● Short task 1
Answer these from the article on the interpretive center's opening:
(a) What are the dimensions of the "Full Circle" mural?
(b) What name will the half-mile loop trail carry?
(c) Which city did Marianne O'Barr and Raymond Persinger come from?
● Short task 2
Name every person whose own spoken words are quoted in the article on the interpretive center's opening.
● Short task 3
Repeat the stretch of the article on the interpretive center's opening from "Laguna College graduate" through "now to wilderness.".

● Quoted passage

%%

The Nixes’ son, Paul; their daughter, Elaine Roth; “grand-daughter-in-law,” Vanda; and great-grandchildren Jackson, 4, and Luke, three months, were among the 400-plus audience who gave the Nixes a standing ovation.

“This is a big, big day for my parents,” Roth said.

The opening of the center — which features multimedia, interactive displays, fossil-embedded rocks, recordings, projected images artifacts and art — drew busloads of folks that boarded at the Quail Hill Trailhead in Irvine, Clubhouse 3 in Laguna Woods Village and the parking lot at Laguna College of Art & Design. As always, park activities attracted people from communities throughout the county.

“Our bus was almost full, and we didn’t recognize anyone,” said Lagunan Bette Anderson, who attended the dedication with husband, Ken.

Marianne O’Barr and Raymond Persinger came from Mission Viejo, but they are not strangers to Laguna. He is director of sculpture at Laguna College of Art & Design. She teaches lower-level sculpture. But it was the first visit to the park for their children, Kathleen, 10, Rachael, 8, and Nathaniel, 5.

Laguna College of Art & Design President Dennis Power spoke at the dedication of the role the college played in the “pARTnership” that produced the center.

“It’s been observed by others that the most observant [people] are naturalists and artists,” Power observed.

The college draws on its location in the canyon for inspiration, he said.

“Nature and art evolve,” foundation President Michael Pinto said. “The interpretative center is not static, and it will continue to evolve.”

Paintings by local artists Jacobus Baas and Ken Auster hang on the solid interior walls, never competing with the views of the park framed by the picture windows. Sculptor Delvin Charles Hanson’s interpretation of bats in sycamore trees was inspired by the real thing outside the center.

“I was here all night installing it,” Hanson said.

Laguna College graduate Katy Betz came up with the concept of the “Full Circle” mural that shows how the land went from wilderness to Native American habitat to ranch land and back now to wilderness.

The 8- by 32-foot mural project took two years and teamwork by Laguna College art students and faculty from concept to installation.

“I hadn’t seen the mural before, and I am thrilled,” said City Councilwoman Jane Egly, a member of the Greenbelt Authority, which oversees the park.

Interpretive panels and art, a donor recognition courtyard and a painter’s pier for artists, are featured on the exterior of the building that Nix described as beautiful and imaginative.

“The architecture is creative — the building sits so elegantly on the land,” said Jeanette Heartwood, an opening day volunteer at the center’s information booth — along with Guine Breeding of the foundation staff.

A nearby one-half mile loop trail — a gift from the Irvine Ranch Land Reserve Trust to the foundation — invites the most cautious of visitors out into the park. Supervisor Tom Wilson announced Saturday that the trail will be named Mary’s Trail in honor of Mary Fegraus, longtime foundation executive director.

A stunned Fegraus also was given a standing ovation by the audience.

“I have always said that Mary is the heart and soul of what we do,” Pinto said. “Now we have to add — she’s also the brains.”

“We have created something greater here than the sum of its parts,” Pinto said in praise of the partnership. “It doesn’t stop. It is life-renewing.”

Orange County Harbors Beaches and Parks Director Kevin Thomas greeted the guests at the dedication.

%%

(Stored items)

%%

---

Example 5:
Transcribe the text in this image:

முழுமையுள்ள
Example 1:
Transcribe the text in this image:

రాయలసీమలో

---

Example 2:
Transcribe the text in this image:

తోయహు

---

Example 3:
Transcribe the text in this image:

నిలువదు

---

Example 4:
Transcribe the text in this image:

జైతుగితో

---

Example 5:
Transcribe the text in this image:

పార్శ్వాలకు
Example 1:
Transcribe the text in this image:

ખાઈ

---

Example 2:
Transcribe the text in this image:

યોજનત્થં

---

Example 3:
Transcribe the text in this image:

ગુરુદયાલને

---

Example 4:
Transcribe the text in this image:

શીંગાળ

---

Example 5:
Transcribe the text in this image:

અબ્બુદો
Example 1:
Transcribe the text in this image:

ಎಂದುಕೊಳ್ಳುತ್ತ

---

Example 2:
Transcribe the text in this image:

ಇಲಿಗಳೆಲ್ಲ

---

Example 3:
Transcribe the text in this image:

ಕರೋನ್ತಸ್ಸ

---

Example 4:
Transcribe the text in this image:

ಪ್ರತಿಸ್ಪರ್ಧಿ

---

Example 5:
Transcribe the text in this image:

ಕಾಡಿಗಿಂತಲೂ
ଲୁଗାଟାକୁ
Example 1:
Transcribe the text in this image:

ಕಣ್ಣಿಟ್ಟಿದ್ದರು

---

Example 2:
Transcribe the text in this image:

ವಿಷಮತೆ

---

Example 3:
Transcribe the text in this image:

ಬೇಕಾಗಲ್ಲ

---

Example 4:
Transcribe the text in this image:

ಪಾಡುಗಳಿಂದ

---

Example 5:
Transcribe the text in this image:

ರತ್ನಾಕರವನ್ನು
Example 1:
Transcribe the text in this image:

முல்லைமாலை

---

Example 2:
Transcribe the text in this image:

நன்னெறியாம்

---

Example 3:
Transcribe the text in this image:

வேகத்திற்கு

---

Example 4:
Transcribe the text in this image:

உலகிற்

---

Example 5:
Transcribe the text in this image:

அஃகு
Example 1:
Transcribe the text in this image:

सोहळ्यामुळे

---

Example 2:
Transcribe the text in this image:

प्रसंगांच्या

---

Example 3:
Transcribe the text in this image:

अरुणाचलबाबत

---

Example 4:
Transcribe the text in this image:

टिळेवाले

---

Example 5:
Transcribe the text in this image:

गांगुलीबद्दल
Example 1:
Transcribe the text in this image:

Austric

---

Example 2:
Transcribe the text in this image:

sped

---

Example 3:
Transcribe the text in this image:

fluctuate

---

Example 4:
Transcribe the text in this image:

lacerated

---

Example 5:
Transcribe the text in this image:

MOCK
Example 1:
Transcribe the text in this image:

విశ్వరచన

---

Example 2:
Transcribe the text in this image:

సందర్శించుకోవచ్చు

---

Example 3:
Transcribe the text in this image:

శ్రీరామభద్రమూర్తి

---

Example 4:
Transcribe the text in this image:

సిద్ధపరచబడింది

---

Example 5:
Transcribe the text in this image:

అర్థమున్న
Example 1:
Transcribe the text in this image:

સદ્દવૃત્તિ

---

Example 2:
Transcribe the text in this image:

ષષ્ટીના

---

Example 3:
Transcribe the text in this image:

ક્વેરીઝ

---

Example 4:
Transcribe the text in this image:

%%

● Task answer 1
(a) 8 by 32 feet
(b) Mary's Trail
(c) Mission Viejo

● Task answer 2
Elaine Roth
Bette Anderson
Dennis Power
Michael Pinto
Delvin Charles Hanson
Jane Egly
Jeanette Heartwood

● Task answer 3
Laguna College graduate Katy Betz came up with the concept of the “Full Circle” mural that shows how the land went from wilderness to Native American habitat to ranch land and back now to wilderness.